The refresher is the company's first look at improving the much-maligned device since September 2014 — a time long before before Donald Trump's presidency, Brexit and the dab — with the new XE23 version helping Glass to support Bluetooth devices. This means that users will be able to link up with the likes of keyboards, mice and other gadgets across the air.
Read this: Google Glass 2.0 - what's in store?
Updates to the MyGlass app have also dropped, with various bug fixes cleaning up a platform that has dealt with years of neglect.
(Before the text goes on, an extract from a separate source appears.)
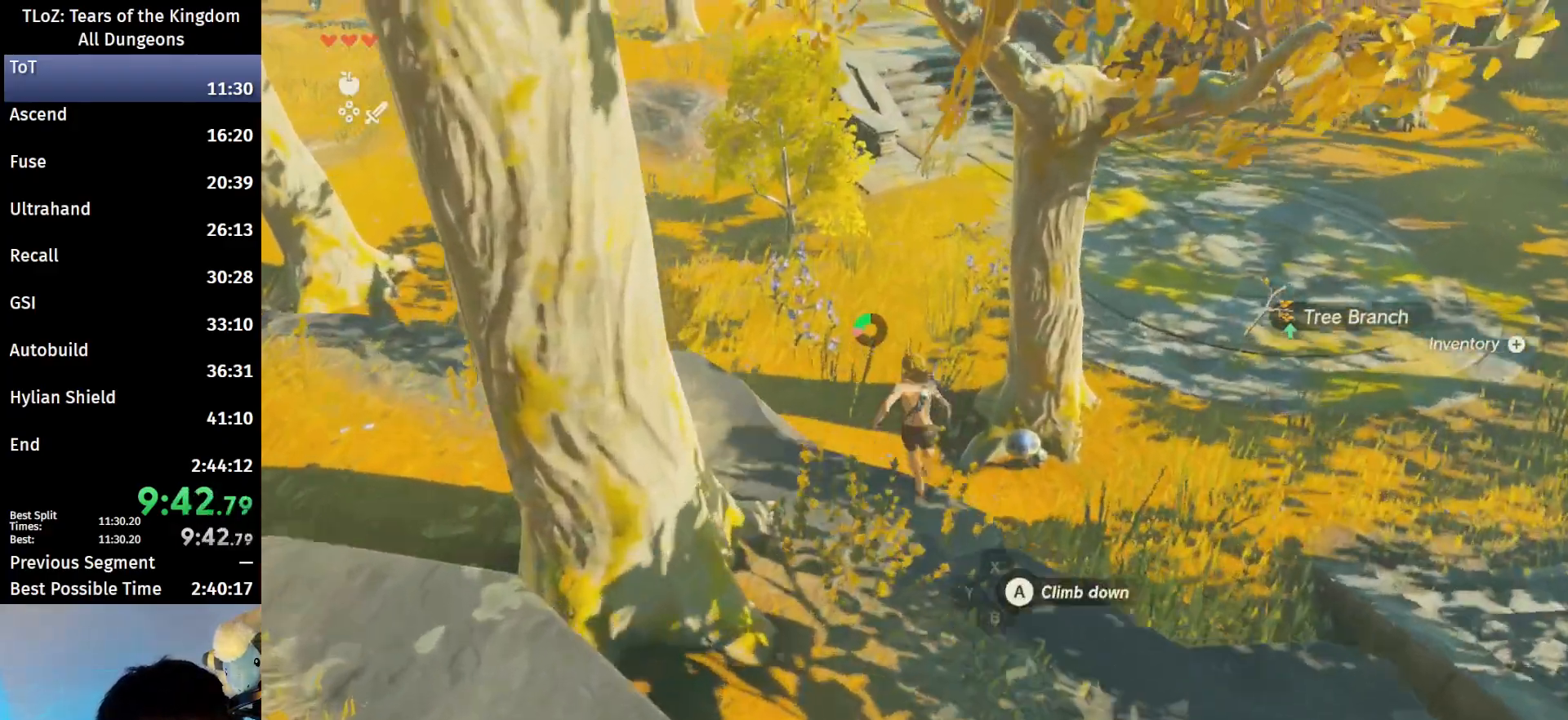
{"buttons": [], "left_stick": "up", "right_stick": "up-right", "events": [[100, "B", "up"], [433, "right_stick", "up-right"]]}
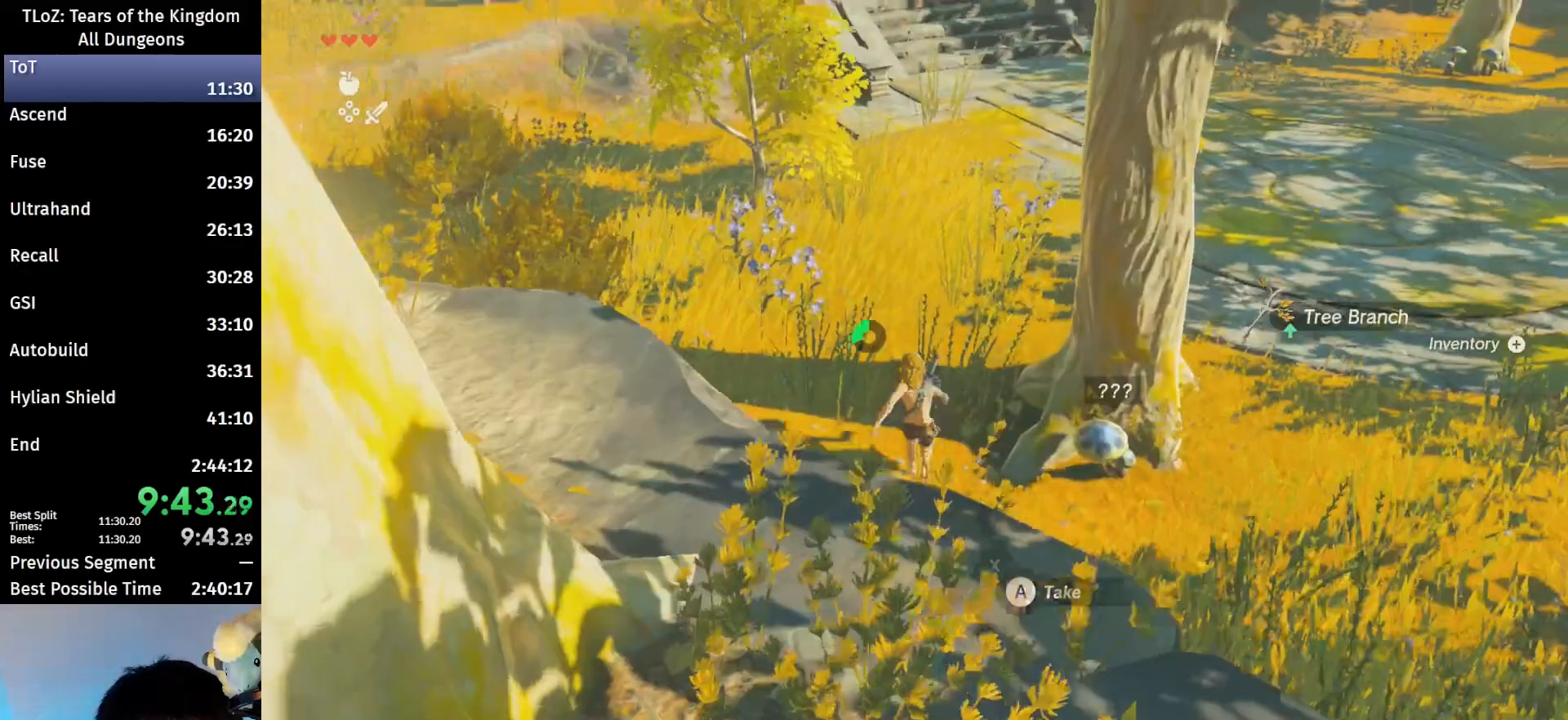
{"buttons": [], "left_stick": "up", "right_stick": "center", "events": [[67, "right_stick", "center"], [267, "B", "down"], [300, "R1", "down"], [433, "B", "up"], [433, "R1", "up"]]}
With it now able to hit smartphones running at least Android 5.0, it now possesses the ability to sync notifications from the phone to the device, like Android Wear, and nudge the user to disable the battery-saving Doze mode - meaning it can still work when the phone is asleep.
But while the Google Glass mini-resurrection is an interesting bolt from the blue, it's important to note that it's also likely nothing more than just that.
After all, it's no exaggeration to rank the project as one of tech's biggest ever flops — the $1,500 wearable computer isn't sold anymore and its website was all but left hanging back in 2015. Recovering from that would take more than a couple of updates.
So why did Google choose remind us of the forgettable Glass? Well, that's the question here. Maybe someone in Mountain View just had some downtime this week, or perhaps it was a test to gauge interest.
Either way, it's probably a better bet to cast your eyes towards what Google Glass 2.0 could look like.